- _TRECHO DO DOCUMENTO_
Finitude e as dores de que padece o corpo
A pandemia trouxe a convivência com um vírus que provoca uma doença dolorosa, que tem deixado sequelas em muitos, assim como tem levado ao aparecimento de uma série de dores e males que surgem como efeito desses tempos duros de isolamento e tensão constante. Nesse contexto, a dor tem ficado em evidência, fazendo-me pensar sobre quais podem ser as consequências de viver com a dor.
Em seu importante texto sobre o narcisismo, de 1914, um dos aspectos que Freud aborda é como a libido - entendida de maneira sucinta como a energia que é investida no próprio eu ou em objetos no mundo externo - é distribuída na presença de uma enfermidade, mais especificamente na presença de dor física. Ele cita:
"No buraco de seu molar", diz Wilhelm Busch do poeta que sofre de dor de dente, "se concentra a sua alma.". Libido e interesse do Eu têm aí o mesmo destino e são de novo inseparáveis. (p. 26, Introdução ao Narcisismo, edição da Cia das Letras).

- _TAREFAS_
**a)** Pode transcrever literalmente a parte do texto sobre a dor e o narcisismo que vai de "Em seu importante" a "Cia das Letras).", incluindo esses dois pontos?
**b)** Como seguiria o texto sobre a dor e o narcisismo? Dê continuidade a ele a partir da última frase apresentada.

- _DADOS REGISTRADOS_
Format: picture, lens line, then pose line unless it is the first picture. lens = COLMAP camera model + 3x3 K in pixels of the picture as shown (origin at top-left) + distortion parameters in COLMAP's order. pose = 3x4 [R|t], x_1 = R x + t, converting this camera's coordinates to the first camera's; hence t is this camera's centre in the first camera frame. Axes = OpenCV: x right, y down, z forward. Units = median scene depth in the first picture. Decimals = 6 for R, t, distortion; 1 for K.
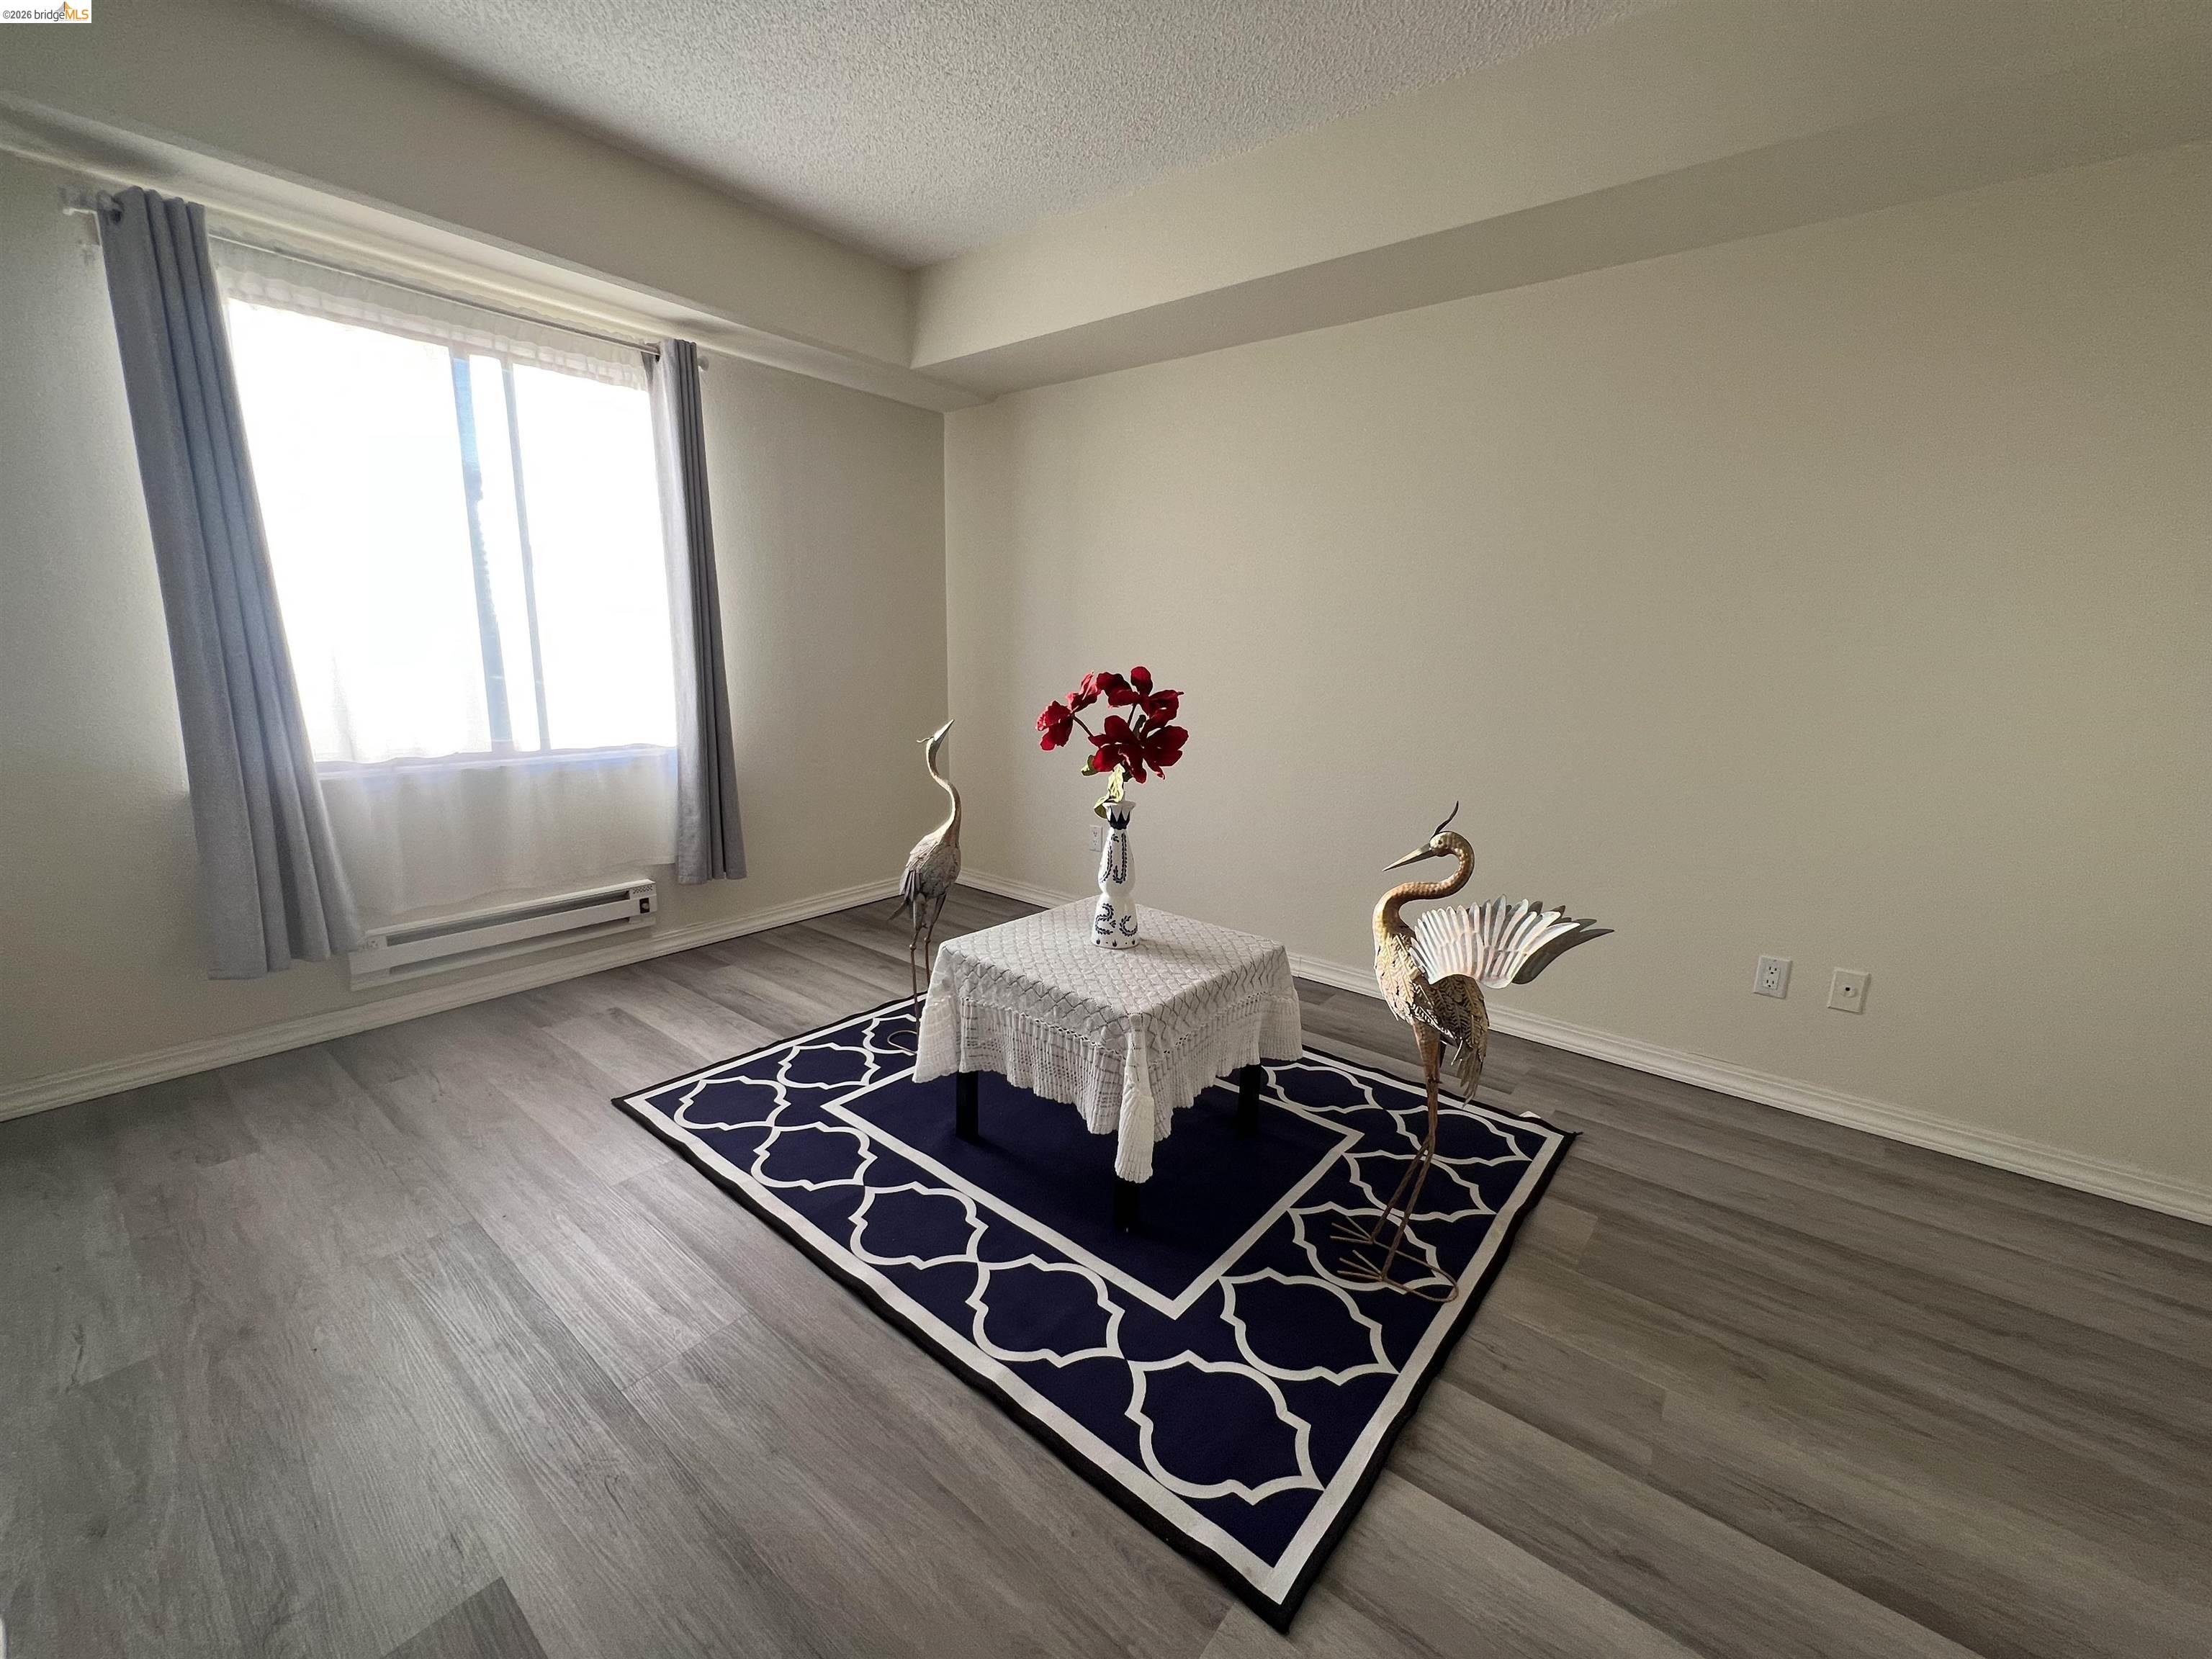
lens RADIAL K [[888.2, 0, 1106.0], [0, 888.2, 829.5], [0, 0, 1]] dist [0.000370, 0.000371]
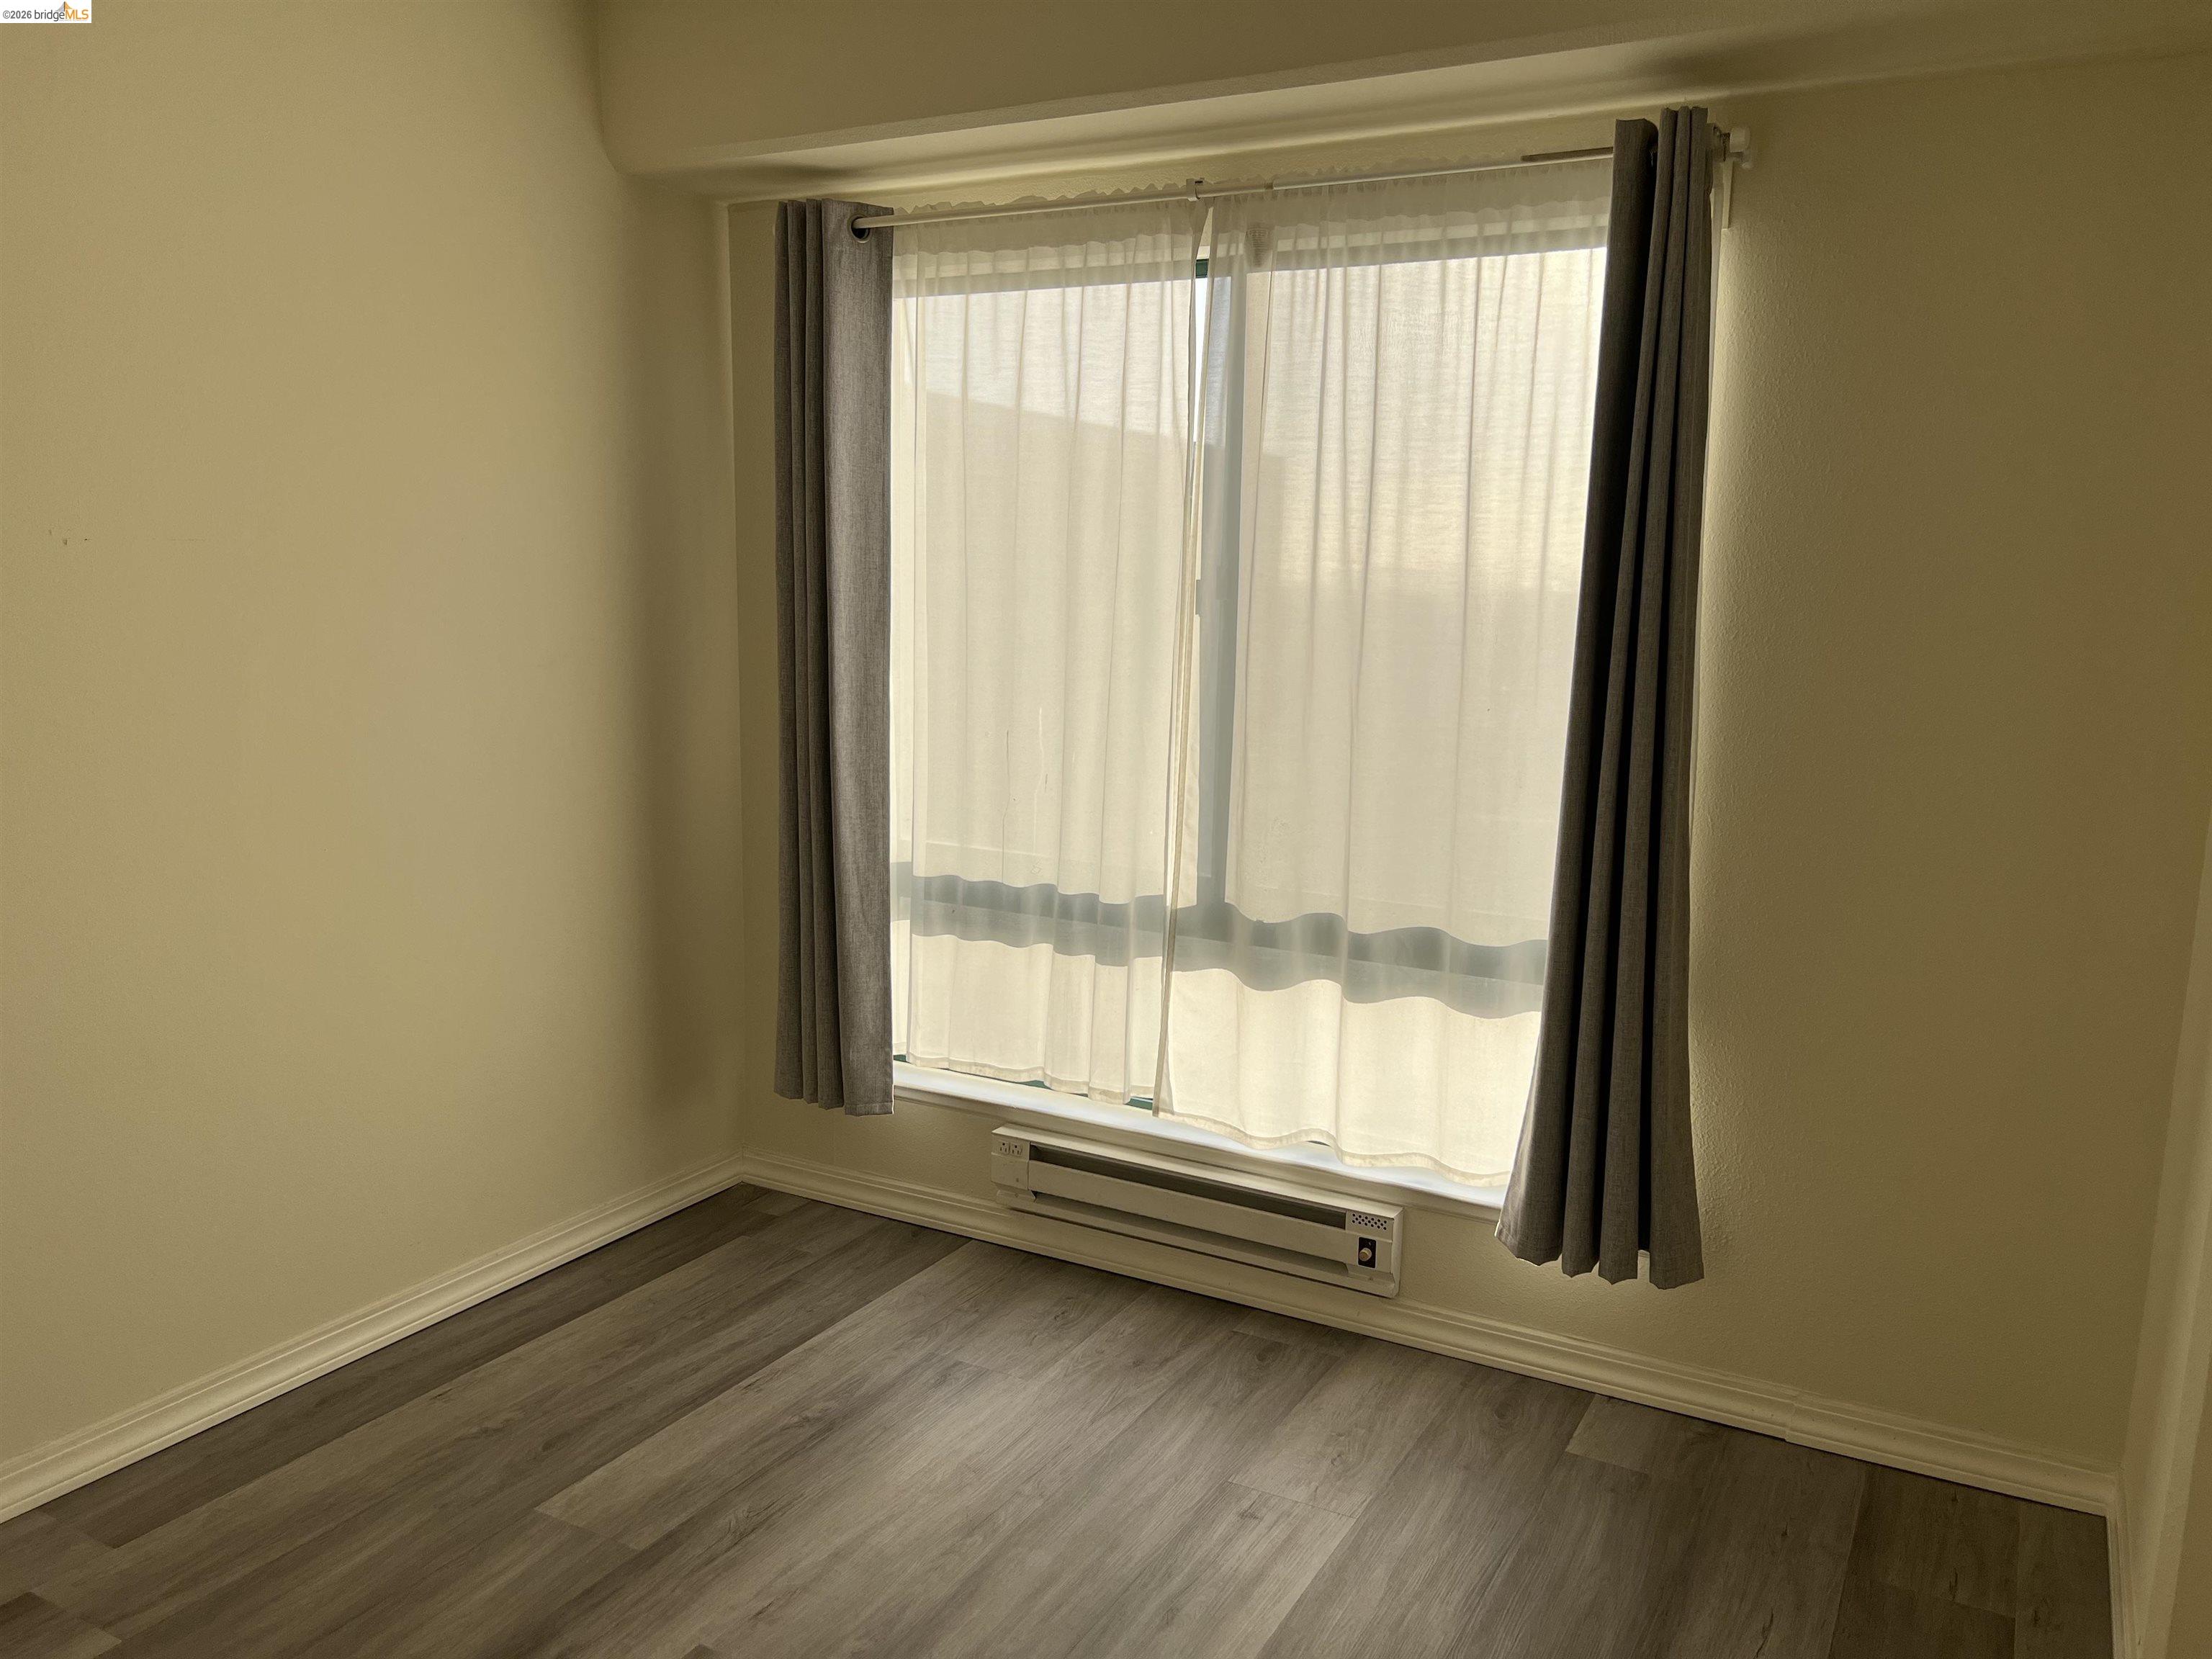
lens RADIAL K [[1691.8, 0, 1106.0], [0, 1691.8, 829.5], [0, 0, 1]] dist [-0.001406, -0.000626]
pose [[0.179038, 0.133955, -0.974680, 0.365291], [-0.223720, 0.970277, 0.092255, -0.206895], [0.958068, 0.201538, 0.203685, 0.622150]]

- _RESPOSTAS DO EXERCÍCIO_
**a)**
Em seu importante texto sobre o narcisismo, de 1914, um dos aspectos que Freud aborda é como a libido - entendida de maneira sucinta como a energia que é investida no próprio eu ou em objetos no mundo externo - é distribuída na presença de uma enfermidade, mais especificamente na presença de dor física. Ele cita:
"No buraco de seu molar", diz Wilhelm Busch do poeta que sofre de dor de dente, "se concentra a sua alma.". Libido e interesse do Eu têm aí o mesmo destino e são de novo inseparáveis. (p. 26, Introdução ao Narcisismo, edição da Cia das Letras).

**b)**
Esse trecho sempre me marcou, pois penso que é uma experiência quase universal. Quem já vivenciou uma dor física experimenta de fato uma espécie de recolhimento do mundo externo, que às vezes aparece inclusive num encolhimento físico do corpo. Fica-se completamente voltado para a própria dor, sendo quase impossível investir, pouco que seja, em algo além dela.
Fiquei pensando sobre como as dores de que padece o corpo vêm como lembrete de que temos um corpo, habitamos um corpo. Lembro de um meme bobo que traz uma verdade sobre isso, ele diz: eu com o nariz entupido lembrando dos momentos felizes que vivi com o nariz desentupido. Quando o corpo funciona bem é como se ele ficasse "invisível", quase imperceptível, como se estar bem fosse um pouco esquecer que temos um conjunto complexo de órgãos trabalhando 24 horas por dia. Basta que algo desse funcionamento falhe para nos lembrarmos de que temos cabeça, estômago, dentes, ouvidos...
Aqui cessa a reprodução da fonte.